When a hosting arrangement doesn’t include such a license, the arrangement must be accounted for as a service contract. This means businesses must expense the costs as incurred.

On the other hand, when the arrangement does include such a license, the customer must account for the software license by recognizing an intangible asset. To the extent that the payments attributable to the software license are made over time, a liability is also recognized.

The amendments in ASU No. 2015-05 didn’t address the accounting for the costs incurred to implement a service contract for a hosting arrangement, however.

Focusing on implementation costs

Over the last three years, companies have increasingly rejected servers installed at their premises in favor of cloud-based solutions. But the costs to set up the cloud services can be significant, and many companies would prefer not to immediately expense these setup costs.

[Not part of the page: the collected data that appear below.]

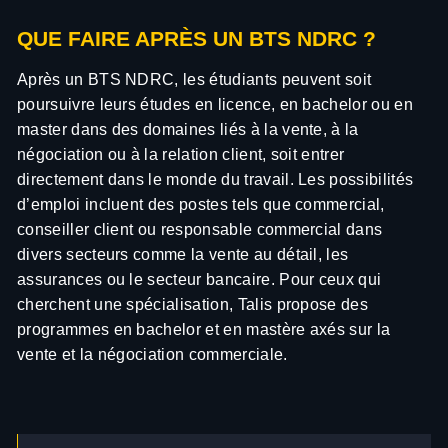
QUE FAIRE APRÈS UN BTS NDRC ?
Après un BTS NDRC, les étudiants peuvent soit
poursuivre leurs études en licence, en bachelor ou en
master dans des domaines liés à la vente, à la
négociation ou à la relation client, soit entrer
directement dans le monde du travail. Les possibilités
d’emploi incluent des postes tels que commercial,
conseiller client ou responsable commercial dans
divers secteurs comme la vente au détail, les
assurances ou le secteur bancaire. Pour ceux qui
cherchent une spécialisation, Talis propose des
programmes en bachelor et en mastère axés sur la
vente et la négociation commerciale.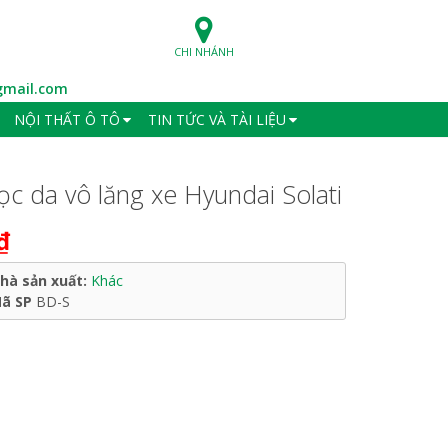
CHI NHÁNH
mail.com
NỘI THẤT Ô TÔ
TIN TỨC VÀ TÀI LIỆU
ọc da vô lăng xe Hyundai Solati
₫
hà sản xuất:
Khác
ã SP
BD-S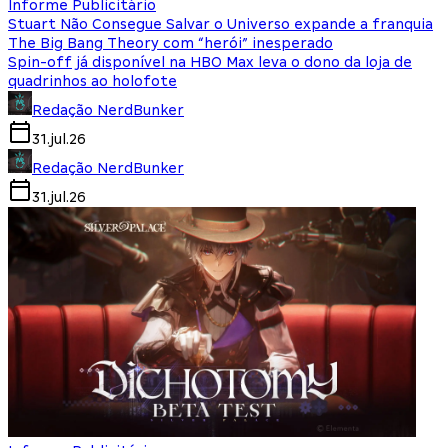
Informe Publicitário
Stuart Não Consegue Salvar o Universo expande a franquia
The Big Bang Theory com “herói” inesperado
Spin-off já disponível na HBO Max leva o dono da loja de
quadrinhos ao holofote
Redação NerdBunker
31.jul.26
Redação NerdBunker
31.jul.26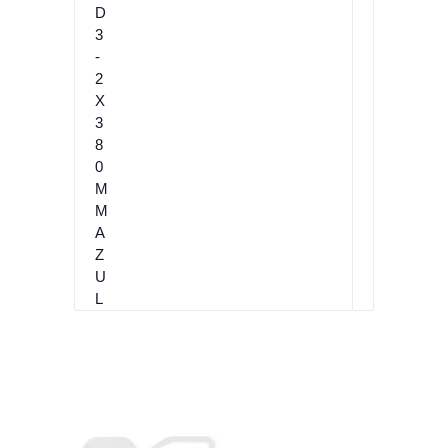
D
3
-
2
X
3
8
0
M
M
A
Z
U
L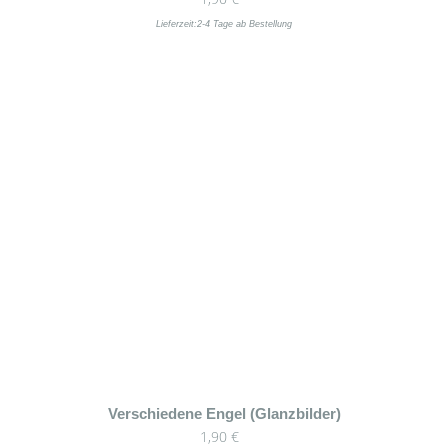
Lieferzeit:
2-4 Tage ab Bestellung
Verschiedene Engel (Glanzbilder)
1,90
€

In March 2018, the FASB issued Proposed ASU No. 2018-230, Intangibles — Goodwill and Other — Internal-Use Software (Subtopic 350-40): Customer’s Accounting for Implementation Costs Incurred in a Cloud Computing Arrangement That Is a Service Contract; Disclosures for Implementation Costs Incurred for Internal-Use Software and Cloud Computing Arrangements.

Businesses told the FASB that they see no economic difference between a contract that includes a license to run the software locally and a contract to have the application run on the cloud. So, they wanted to use similar accounting treatment for both types of contracts. As a result, the proposal would require consistent reporting for implementation costs for 1) a hosting arrangement that’s a service contract, and 2) developing or obtaining internal-use software (that a company runs on its servers or servers operated by a third party).

If the proposed changes are finalized, a customer in a cloud computing contract would have to include in the footnotes to its financial statements information about the software it purchases. The accounting for the service element of the hosting arrangement wouldn’t be affected by the proposed amendments.

The specifics

Under the proposal, companies should refer to Accounting Standards Codification (ASC) Subtopic 350-40 on internal-use software to determine which implementation costs associated with a service contract for a cloud computing arrangement can be capitalized as an asset. The costs that can be capitalized will be treated as long-term assets and amortized over the life of the arrangement — not booked as an expense at the contract’s outset.

Expenses for developing or obtaining internal-use software that can’t be capitalized under the rules for intangibles — such as the costs for training and data conversion — wouldn’t be capitalized for a hosting arrangement that’s a service contract. The customer in the hosting arrangement would determine which of the three stages an implementation activity relates to:

  • The preliminary project stage,
  • The application development stage, or
  • The postimplementation stage.

Implementation costs at the application development stage would be capitalized depending on their nature. But costs that are incurred during the preliminary project and postimplementation stages would be expensed as the activities are performed.

The amortization period would generally be the term of the hosting arrangement. This would include the noncancelable period of the arrangement, plus periods covered by any options to:

  • Extend the arrangement if the customer is reasonably certain to exercise that option,
  • Terminate the arrangement if the customer is reasonably certain not to exercise the termination option, and
  • Extend (or not to terminate) the arrangement in which exercise of the option is in the control of the vendor.

Customers would need to reassess the estimated term of the arrangement periodically and account for any change in the estimated term as a change in accounting estimate.

Stay tuned

The FASB is asking for public comments by April 30. Right now, no effective date has been set. Once its Emerging Issues Task Force (EITF) has an opportunity to review the feedback, the FASB will announce the next steps for this project and, if finalized, when the changes will go into effect.